- PROBLEM:
Copy the items word for word, starting at the first line and ending after the line that contains "незалежнасьць Беларусі.".

(Data items)

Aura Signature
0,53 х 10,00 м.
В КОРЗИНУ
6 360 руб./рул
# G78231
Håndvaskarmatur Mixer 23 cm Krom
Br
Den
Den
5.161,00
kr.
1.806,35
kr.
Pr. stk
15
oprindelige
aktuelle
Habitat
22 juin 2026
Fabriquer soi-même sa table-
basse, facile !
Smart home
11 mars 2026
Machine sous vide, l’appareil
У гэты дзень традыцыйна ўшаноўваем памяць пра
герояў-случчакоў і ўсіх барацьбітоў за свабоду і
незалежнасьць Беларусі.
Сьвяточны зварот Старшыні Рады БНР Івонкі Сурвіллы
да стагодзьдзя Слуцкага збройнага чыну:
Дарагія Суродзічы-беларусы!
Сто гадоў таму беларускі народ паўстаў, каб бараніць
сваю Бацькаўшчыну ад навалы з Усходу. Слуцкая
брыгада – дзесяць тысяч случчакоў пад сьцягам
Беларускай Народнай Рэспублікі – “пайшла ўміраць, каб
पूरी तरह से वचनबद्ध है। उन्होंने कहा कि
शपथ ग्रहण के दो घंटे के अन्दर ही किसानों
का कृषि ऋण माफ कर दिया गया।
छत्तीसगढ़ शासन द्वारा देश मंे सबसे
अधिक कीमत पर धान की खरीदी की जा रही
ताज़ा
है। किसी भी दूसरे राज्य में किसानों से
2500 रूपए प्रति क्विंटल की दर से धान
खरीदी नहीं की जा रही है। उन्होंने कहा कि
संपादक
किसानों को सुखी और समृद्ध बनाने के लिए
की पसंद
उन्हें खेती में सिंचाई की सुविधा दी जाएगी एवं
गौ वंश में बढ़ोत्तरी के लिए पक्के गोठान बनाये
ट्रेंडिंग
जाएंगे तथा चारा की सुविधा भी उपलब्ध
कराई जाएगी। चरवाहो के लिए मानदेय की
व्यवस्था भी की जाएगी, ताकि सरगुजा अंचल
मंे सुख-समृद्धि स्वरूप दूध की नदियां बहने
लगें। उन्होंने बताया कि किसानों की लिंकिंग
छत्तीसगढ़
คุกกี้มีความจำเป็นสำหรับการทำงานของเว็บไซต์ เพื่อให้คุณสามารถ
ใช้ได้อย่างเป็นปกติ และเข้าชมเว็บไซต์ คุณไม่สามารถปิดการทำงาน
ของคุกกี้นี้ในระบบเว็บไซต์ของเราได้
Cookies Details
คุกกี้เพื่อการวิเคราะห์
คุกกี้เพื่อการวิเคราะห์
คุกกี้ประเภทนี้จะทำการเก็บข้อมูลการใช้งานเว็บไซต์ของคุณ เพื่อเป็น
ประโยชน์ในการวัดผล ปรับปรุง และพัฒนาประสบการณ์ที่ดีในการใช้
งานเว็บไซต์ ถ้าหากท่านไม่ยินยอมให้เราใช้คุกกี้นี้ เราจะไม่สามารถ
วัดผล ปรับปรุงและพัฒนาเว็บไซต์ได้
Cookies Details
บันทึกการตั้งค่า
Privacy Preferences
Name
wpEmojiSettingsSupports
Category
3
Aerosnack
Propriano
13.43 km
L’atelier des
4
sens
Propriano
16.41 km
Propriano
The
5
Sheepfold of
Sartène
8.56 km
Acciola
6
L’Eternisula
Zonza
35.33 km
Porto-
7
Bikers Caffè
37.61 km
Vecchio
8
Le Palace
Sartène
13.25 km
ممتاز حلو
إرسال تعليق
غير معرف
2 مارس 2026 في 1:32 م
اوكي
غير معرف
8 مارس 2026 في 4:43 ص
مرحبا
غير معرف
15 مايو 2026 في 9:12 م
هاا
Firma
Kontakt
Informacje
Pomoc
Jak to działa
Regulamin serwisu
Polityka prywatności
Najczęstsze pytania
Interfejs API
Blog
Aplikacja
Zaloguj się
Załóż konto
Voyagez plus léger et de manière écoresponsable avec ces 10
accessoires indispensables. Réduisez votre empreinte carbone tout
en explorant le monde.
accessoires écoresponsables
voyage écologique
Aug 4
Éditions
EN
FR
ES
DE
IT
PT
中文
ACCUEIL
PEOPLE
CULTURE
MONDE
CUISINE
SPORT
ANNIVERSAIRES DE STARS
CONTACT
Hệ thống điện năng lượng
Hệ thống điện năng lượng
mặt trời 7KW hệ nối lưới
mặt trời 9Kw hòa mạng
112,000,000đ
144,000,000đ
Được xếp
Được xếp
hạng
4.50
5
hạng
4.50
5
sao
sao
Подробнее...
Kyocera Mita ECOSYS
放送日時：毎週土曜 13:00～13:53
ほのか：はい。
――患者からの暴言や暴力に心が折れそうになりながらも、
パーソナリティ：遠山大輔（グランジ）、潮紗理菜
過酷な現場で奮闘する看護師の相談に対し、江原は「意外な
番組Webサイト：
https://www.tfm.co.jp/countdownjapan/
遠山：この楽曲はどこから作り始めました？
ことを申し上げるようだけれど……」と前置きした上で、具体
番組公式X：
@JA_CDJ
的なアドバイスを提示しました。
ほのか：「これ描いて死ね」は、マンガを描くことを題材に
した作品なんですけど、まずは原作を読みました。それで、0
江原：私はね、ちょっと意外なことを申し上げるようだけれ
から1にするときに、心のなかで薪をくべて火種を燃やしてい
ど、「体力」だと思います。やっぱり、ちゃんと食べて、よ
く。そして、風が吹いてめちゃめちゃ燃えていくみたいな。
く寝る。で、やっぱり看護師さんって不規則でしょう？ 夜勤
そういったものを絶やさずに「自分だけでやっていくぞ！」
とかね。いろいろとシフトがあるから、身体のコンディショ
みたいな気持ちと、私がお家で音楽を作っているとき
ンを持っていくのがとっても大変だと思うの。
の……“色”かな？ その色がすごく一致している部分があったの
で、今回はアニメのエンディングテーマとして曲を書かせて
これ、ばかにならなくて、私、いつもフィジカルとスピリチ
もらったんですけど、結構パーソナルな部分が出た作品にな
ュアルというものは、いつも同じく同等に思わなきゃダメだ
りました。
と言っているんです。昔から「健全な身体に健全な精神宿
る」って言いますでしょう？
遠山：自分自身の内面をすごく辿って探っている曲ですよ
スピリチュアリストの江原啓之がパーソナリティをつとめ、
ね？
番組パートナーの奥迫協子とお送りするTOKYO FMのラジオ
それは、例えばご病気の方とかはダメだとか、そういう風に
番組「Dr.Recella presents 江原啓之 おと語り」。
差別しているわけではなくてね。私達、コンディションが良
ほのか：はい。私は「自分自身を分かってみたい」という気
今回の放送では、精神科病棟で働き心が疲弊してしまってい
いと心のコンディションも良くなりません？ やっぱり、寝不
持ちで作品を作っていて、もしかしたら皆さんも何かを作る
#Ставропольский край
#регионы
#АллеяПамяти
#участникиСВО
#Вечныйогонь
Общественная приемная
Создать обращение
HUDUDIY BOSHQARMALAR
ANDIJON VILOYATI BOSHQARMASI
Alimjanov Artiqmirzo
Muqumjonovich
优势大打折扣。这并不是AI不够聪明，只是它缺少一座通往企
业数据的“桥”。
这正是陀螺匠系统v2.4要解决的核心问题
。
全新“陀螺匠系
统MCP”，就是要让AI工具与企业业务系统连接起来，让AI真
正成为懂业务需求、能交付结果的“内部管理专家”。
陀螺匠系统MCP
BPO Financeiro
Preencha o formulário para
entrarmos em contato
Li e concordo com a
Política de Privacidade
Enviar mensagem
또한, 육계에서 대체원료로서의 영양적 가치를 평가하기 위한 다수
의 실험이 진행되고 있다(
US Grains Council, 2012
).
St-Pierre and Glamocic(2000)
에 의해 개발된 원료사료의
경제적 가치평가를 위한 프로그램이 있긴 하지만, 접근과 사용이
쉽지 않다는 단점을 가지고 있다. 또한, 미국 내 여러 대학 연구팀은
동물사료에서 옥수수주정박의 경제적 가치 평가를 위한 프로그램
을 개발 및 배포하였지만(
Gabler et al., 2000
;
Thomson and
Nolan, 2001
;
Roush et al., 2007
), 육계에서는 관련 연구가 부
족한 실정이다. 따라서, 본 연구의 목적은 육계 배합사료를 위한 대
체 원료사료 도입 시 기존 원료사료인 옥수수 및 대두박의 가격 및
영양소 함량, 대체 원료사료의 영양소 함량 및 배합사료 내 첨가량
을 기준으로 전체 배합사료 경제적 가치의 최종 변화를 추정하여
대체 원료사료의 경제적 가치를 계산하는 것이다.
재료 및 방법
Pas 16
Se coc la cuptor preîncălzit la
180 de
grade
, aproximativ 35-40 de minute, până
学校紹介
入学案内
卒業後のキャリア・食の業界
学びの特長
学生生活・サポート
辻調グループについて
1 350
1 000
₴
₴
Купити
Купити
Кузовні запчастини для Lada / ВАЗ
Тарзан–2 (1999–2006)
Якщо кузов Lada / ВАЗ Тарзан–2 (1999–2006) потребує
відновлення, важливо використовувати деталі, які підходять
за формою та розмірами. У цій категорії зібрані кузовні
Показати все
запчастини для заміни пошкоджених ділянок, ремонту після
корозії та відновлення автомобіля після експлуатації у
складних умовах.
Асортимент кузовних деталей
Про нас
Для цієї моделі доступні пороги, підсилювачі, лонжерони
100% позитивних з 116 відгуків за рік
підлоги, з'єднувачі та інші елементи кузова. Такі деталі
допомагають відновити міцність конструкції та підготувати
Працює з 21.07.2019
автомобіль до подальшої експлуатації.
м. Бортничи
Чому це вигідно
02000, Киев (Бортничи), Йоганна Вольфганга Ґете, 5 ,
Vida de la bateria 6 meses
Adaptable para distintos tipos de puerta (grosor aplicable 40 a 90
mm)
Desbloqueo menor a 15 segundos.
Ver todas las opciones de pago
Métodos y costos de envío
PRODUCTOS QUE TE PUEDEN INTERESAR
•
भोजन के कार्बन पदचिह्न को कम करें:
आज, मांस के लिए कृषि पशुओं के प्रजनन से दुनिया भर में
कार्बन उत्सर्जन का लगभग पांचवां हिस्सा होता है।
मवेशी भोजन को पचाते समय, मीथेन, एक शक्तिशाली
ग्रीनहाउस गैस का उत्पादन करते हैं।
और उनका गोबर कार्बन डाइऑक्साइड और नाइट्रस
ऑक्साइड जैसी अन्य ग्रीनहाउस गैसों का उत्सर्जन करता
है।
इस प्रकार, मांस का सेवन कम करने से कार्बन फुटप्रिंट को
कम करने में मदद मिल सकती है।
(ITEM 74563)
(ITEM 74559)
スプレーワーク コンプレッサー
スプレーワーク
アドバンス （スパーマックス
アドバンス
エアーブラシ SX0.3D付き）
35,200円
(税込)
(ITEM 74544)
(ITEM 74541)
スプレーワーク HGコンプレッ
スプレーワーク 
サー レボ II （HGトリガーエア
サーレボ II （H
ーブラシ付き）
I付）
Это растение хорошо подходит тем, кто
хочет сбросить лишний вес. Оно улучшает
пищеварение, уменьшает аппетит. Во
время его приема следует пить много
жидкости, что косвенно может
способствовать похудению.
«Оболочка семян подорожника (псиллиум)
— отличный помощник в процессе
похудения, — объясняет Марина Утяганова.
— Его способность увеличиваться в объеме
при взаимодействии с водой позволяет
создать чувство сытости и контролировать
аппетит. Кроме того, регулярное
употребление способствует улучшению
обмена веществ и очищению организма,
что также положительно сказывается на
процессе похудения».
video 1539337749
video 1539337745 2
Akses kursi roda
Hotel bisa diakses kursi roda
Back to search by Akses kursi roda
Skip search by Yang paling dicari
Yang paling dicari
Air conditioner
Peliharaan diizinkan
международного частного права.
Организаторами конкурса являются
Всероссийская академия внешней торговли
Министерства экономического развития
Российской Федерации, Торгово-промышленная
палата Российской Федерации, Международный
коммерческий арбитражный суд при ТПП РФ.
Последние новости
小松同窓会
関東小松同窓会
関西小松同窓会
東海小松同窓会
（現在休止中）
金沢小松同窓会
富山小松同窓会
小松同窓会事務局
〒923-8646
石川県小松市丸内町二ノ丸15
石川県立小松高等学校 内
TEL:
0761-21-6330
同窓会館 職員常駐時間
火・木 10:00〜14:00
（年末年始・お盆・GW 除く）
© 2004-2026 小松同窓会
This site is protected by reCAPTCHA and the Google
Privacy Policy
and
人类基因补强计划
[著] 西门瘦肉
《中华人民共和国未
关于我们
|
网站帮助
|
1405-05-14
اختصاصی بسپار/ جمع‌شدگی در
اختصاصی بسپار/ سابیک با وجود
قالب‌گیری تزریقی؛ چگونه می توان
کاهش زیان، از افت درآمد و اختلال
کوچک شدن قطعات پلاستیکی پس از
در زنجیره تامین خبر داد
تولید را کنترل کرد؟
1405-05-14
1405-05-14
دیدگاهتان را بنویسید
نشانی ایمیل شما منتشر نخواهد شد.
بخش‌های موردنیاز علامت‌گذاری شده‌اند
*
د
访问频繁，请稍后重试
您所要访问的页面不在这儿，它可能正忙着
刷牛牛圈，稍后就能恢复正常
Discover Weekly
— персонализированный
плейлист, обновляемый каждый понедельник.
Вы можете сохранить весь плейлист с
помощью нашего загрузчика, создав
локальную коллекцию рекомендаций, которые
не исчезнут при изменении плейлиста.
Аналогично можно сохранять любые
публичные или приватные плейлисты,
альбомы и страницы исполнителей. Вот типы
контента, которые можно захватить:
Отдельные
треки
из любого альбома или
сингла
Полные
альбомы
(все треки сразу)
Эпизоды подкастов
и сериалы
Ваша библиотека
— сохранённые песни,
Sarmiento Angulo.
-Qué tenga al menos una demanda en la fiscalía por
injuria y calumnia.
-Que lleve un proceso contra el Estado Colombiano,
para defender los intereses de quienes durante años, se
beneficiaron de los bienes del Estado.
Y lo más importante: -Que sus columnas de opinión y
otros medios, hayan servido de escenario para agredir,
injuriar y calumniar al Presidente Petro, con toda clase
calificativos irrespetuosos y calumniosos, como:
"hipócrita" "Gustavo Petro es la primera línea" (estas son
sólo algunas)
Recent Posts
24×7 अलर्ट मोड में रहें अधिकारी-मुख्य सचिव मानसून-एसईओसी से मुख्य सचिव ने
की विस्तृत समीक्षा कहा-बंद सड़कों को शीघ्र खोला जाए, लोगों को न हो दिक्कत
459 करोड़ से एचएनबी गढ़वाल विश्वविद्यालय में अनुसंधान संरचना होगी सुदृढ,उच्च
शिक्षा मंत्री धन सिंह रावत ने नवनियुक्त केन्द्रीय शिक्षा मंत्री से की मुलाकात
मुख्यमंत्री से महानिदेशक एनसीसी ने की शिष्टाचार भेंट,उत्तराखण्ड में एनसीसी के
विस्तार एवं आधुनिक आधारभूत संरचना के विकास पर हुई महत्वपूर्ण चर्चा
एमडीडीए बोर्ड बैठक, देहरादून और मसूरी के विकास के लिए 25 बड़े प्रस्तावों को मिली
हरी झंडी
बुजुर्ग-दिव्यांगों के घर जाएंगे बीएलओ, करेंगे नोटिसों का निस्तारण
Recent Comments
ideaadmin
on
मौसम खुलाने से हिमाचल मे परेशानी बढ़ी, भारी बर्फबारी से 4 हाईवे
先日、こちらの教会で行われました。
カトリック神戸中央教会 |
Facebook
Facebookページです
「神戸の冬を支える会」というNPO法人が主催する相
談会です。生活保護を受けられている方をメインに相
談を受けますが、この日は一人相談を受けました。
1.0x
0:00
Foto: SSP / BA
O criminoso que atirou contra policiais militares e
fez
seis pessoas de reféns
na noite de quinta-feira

- YOUR RESPONSE:
Aura Signature
0,53 х 10,00 м.
В КОРЗИНУ
6 360 руб./рул
# G78231
Håndvaskarmatur Mixer 23 cm Krom
Br
Den
Den
5.161,00
kr.
1.806,35
kr.
Pr. stk
15
oprindelige
aktuelle
Habitat
22 juin 2026
Fabriquer soi-même sa table-
basse, facile !
Smart home
11 mars 2026
Machine sous vide, l’appareil
У гэты дзень традыцыйна ўшаноўваем памяць пра
герояў-случчакоў і ўсіх барацьбітоў за свабоду і
незалежнасьць Беларусі.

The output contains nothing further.